The PBAC considered that the submission’s revised estimates, presented in the Pre-Sub-Committee response, of the financial implications to the PBS and patient numbers were uncertain because of the difficulty in estimating the uptake of aztreonam.  In recognition that a current risk share agreement is in place for tobramycin solution for inhalation and there is a possibility of aztreonam being used cyclically with tobramycin (i.e. 28 days aztreonam, 28 days tobramycin), the PBAC recommended that aztreonam be included in the same risk share cap with tobramycin solution for inhalation.  The PBAC accepted the sponsor’s offer to supply the unique inhalation device and handsets free of charge to patients and recommended that this should be included in the risk share agreement.

In accordance with subsection 101(3BA) of the National Health Act 1953 (‘the Act’), the PBAC advised that the Committee is of the opinion that, on the basis of the material available to its July 2012 meeting, that aztreonam powder for inhalation should not be treated as interchangeable on an individual patient basis with tobramycin solution for inhalation.

Recommendation:

AZTREONAM, powder for inhalation, 75 mg, with diluent.

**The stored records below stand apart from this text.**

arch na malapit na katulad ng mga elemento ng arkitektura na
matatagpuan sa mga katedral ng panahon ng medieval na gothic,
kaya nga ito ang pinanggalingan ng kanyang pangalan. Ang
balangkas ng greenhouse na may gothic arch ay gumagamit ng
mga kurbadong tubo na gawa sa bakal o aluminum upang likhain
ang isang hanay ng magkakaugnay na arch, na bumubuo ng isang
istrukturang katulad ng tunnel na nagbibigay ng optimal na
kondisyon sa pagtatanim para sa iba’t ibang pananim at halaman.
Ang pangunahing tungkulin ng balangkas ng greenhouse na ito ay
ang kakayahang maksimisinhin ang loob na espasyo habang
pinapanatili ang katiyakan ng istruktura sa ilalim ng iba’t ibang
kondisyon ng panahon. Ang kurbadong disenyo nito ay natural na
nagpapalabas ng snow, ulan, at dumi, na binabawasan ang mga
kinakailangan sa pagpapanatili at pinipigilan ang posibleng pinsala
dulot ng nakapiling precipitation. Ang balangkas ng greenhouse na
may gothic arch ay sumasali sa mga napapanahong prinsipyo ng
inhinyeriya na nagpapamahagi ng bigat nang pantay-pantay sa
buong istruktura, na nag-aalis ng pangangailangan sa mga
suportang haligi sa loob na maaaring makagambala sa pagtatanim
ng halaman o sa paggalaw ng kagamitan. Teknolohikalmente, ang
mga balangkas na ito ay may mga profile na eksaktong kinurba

Restriction: Authority Required (Streamlined)
Management of a proven Pseudomonas aeruginosa infection in a patient with cystic fibrosis.

Note: Aztreonam is not PBS-subsidised for use in combination with PBS-subsidised tobramycin solution for inhalation.

Note: No applications for increased maximum quantities and/or repeats will be authorised.

To be finalised (cycling prevention to be finalised)

Max qty: 84
Rpts: 2

13. Context for Decision

The PBAC helps decide whether and, if so, how medicines should be subsidised in Australia. It considers submissions in this context. A PBAC decision not to recommend listing or not to recommend changing a listing does not represent a final PBAC view about the merits of the medicine. A company can resubmit to the PBAC or seek independent review of the PBAC decision.

14. Sponsor’s Comment

Gilead welcomes the positive PBAC recommendation to list Cayston® (Aztreonam powder for inhalation) acknowledging the PBAC’s recognition of the clinical need for a new inhaled antibiotic for cystic fibrosis patients.  However, given the linkage of Cayston® and tobramycin solution for inhalation (TSI) as a result of the PBAC recommendation, Gilead will review the viability of listing this product on the PBS.